Cyclopes exist: cyclopia, humans and animals with one eye

Human beings with one eye in the center of their face: Cyclopes. You’ve probably heard or read about it. This creature is described in Greek mythology and also appears in the Disney fairy tales Aladdin and Hercules. ‘Cycloop’ is a Greek word derived from: ‘kyklos’ meaning ‘circle’ and ‘ops’ meaning ‘eye’. People often think that this phenomenon is made up, but that is not entirely the truth. However, there is a congenital condition in which the child in the womb develops in such a way that it is born with only one eye.
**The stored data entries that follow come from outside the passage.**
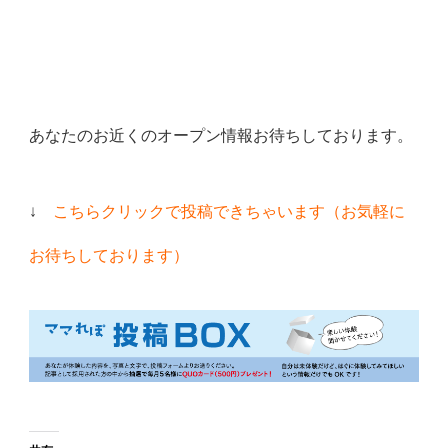
あなたのお近くのオープン情報お待ちしております。
↓
こちらクリックで投稿できちゃいます（お気軽に
お待ちしております）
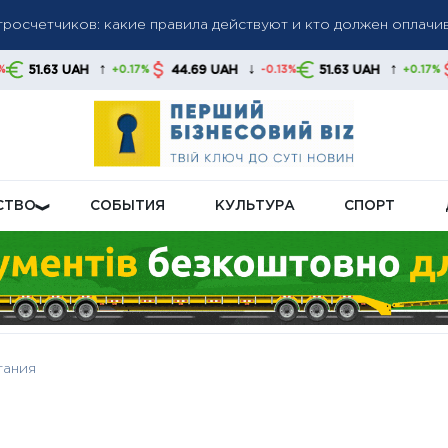
 кому в августе начислят повышенную пенсионную доплату
лачивали летом и вернут ли их осенью: объяснение правител
↓
↑
↓
44.69 UAH
51.63 UAH
44.69 UAH
0.17%
-0.13%
+0.17%
-0.
СТВО
СОБЫТИЯ
КУЛЬТУРА
СПОРТ
тания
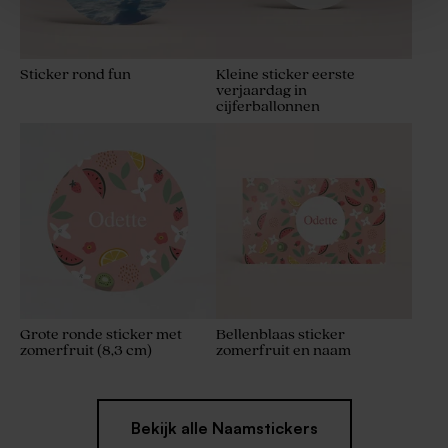
Sticker rond fun
Kleine sticker eerste
verjaardag in
cijferballonnen
Katoenen lint beige large
Tetra zakje kaki
Grote ronde sticker met
Bellenblaas sticker
zomerfruit (8,3 cm)
zomerfruit en naam
Bekijk alle Naamstickers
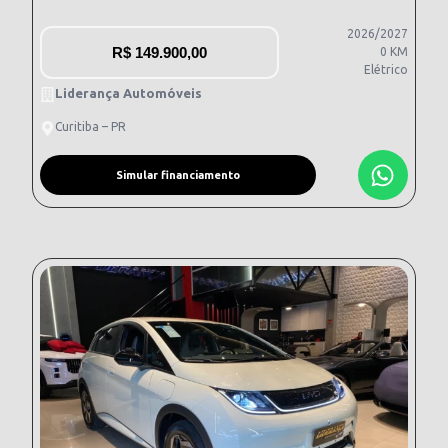
2026/2027
R$
149.900,00
0 KM
Elétrico
Liderança Automóveis
Curitiba – PR
Simular financiamento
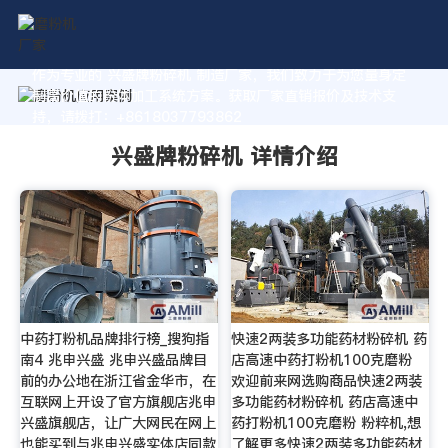
作为专业的 兴盛牌粉碎机 制造厂家，我们致力于为您量身定
制高价值的粉体加工系统方案。获取厂家直销报价及技术支
持，请拨打：+8618037793862
兴盛牌粉碎机 详情介绍
中药打粉机品牌排行榜_搜狗指
快速2两装多功能药材粉碎机 药
南4 兆申兴盛 兆申兴盛品牌目
店高速中药打粉机100克磨粉
前的办公地在浙江省金华市，在
欢迎前来网选购商品快速2两装
互联网上开设了官方旗舰店兆申
多功能药材粉碎机 药店高速中
兴盛旗舰店，让广大网民在网上
药打粉机100克磨粉 粉粹机,想
也能买到与兆申兴盛实体店同款
了解更多快速2两装多功能药材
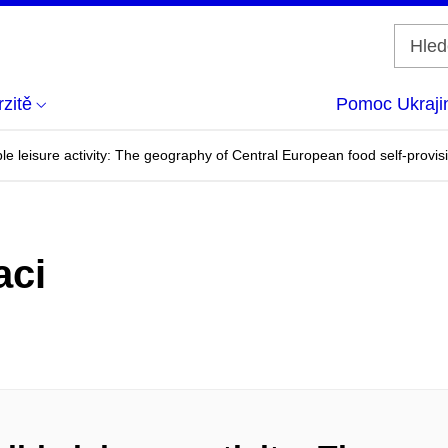
zitě
Pomoc Ukraji
e leisure activity: The geography of Central European food self-provis
aci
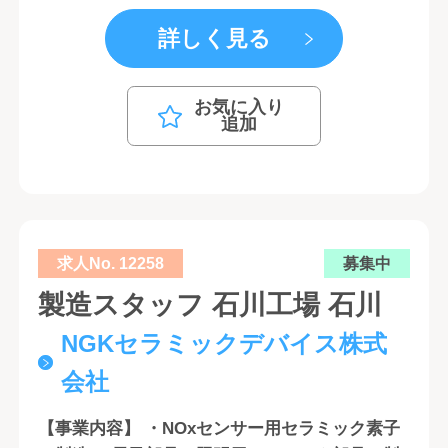
詳しく見る
お気に入り
追加
求人No. 12258
募集中
製造スタッフ 石川工場 石川
NGKセラミックデバイス株式
会社
【事業内容】 ・NOxセンサー用セラミック素子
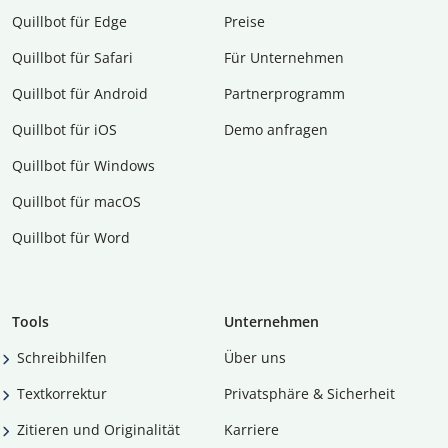
Quillbot für Edge
Preise
Quillbot für Safari
Für Unternehmen
Quillbot für Android
Partnerprogramm
Quillbot für iOS
Demo anfragen
Quillbot für Windows
Quillbot für macOS
Quillbot für Word
Tools
Unternehmen
Schreibhilfen
Über uns
Textkorrektur
Privatsphäre & Sicherheit
Zitieren und Originalität
Karriere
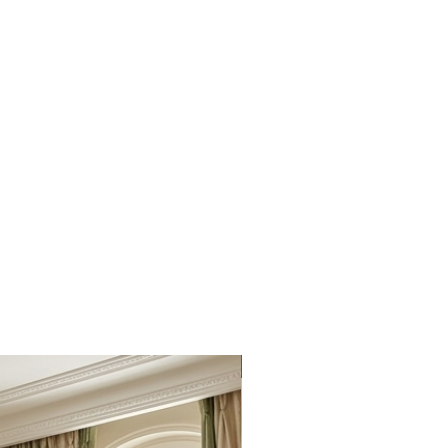
Popüler Ürün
This condition is called cyclopia.

(Physical characteristics

Cyclopia (also called cyclocephaly or synophthalmia) is a rare form of a congenital condition that occurs in both humans and animals, in which the frontal lobe of the embryo’s brain does not develop properly into two separate hemispheres . Normally these hemispheres and the face of the embryo develop in the fifth and sixth week in humans, but this goes wrong. This causes defects in brain structures and brain functions. Serious facial deformities also occur during the development of the embryo. A child with cyclopia has only one eye where the bridge of the nose should begin, often a nose is missing or the baby has a nose in the shape of a trunk above the eye or on the back. However, this nose does not function. There is also often the absence of a well-developed optic nerve. The child would therefore not be able to see, despite the presence of an eye. The rest of the outside of the body appears to be intact and well formed in cyclopia. However, there may also be organs that are not properly developed, such as a seriously deformed heart.
The incidence of cyclopa is 1 in 250 embryos, 1 in 16,000 animals born and 1 in 2,500 ends in miscarriage. If this does not happen, they are usually stillborn. Animals and people with cyclopia often do not live long. Those who survive the birth itself die between 30 minutes and a day after birth.


The causes for cyclopia may be genetic errors or intoxication that cause problems in the embryonic development of the frontal lobes of the brain. One sun toxin that can cause cyclopia is cyclopamine (2-deoxyjervine) found in the plant veratrum californicum (also called corn lily or false hellebore). This toxin is sometimes accidentally ingested by pregnant women who mistake it for real hellebore. Hellebore can help against symptoms of pregnancy such as vomiting, abdominal cramps and poor blood circulation. Also a possible cause is a polluted environment that can lead to mutations that cause cyclopia. In addition, it is assumed that a mutation in the SSH gene (Sonic Hedgehog gene) can lead to cyclopia. However, this has not yet been proven. Finally, chromosomal abnormalities can be a cause, such as trisomy 13.

Complications involving babies with cyclopia

As previously mentioned, babies with cyclopia do not live long or are stillborn. If the babies do survive, there are many complications. Babies with this abnormality may suffer from seizures (epilepsy), paralysis and there is usually mental retardation because the brain is not properly developed. Reconstructive surgery can be used for deformities of both appearance and organs. Usually the mouth is also deformed making feeding the baby with cyclopia difficult. As a result, the babies do not grow properly.
Cyclopia cannot be cured and much research still needs to be done about this defect in embryonic development. However, the risk can be reduced by taking preventive measures, such as not coming into contact with toxic substances.

Familiar things

  • The first known description of cyclopia comes from England in 1665. It describes a colt (a young male horse) that had no nose, only a rudiment in the shape of a bag on the center of the forehead. Below this, the colt had a ‘double eye’, which consisted of two eyes that formed one.
  • On December 28, 2005, a kitten with cyclopia was born in the United States, named ‘Cy’. Cy died one day after birth from this condition.
  • In India in 2006, a girl was born with cyclopia. She had one eye in the middle of her ‘face’ and no nose at all. She also died after one day.
  • In October 2012 a kitten was born, it died immediately after birth and was named Cleyed the Cyclops.
  • Also in 2013 there was a case of cyclopia. A shark fetus was discovered in Mexico with one enormous eye and a deformed nose. This shark also died immediately after birth and was then used for research.

Although cyclopia is very rare, there are museums that have preserved cyclopian babies for display. An example of such a museum is the Vrolik Museum in Amsterdam.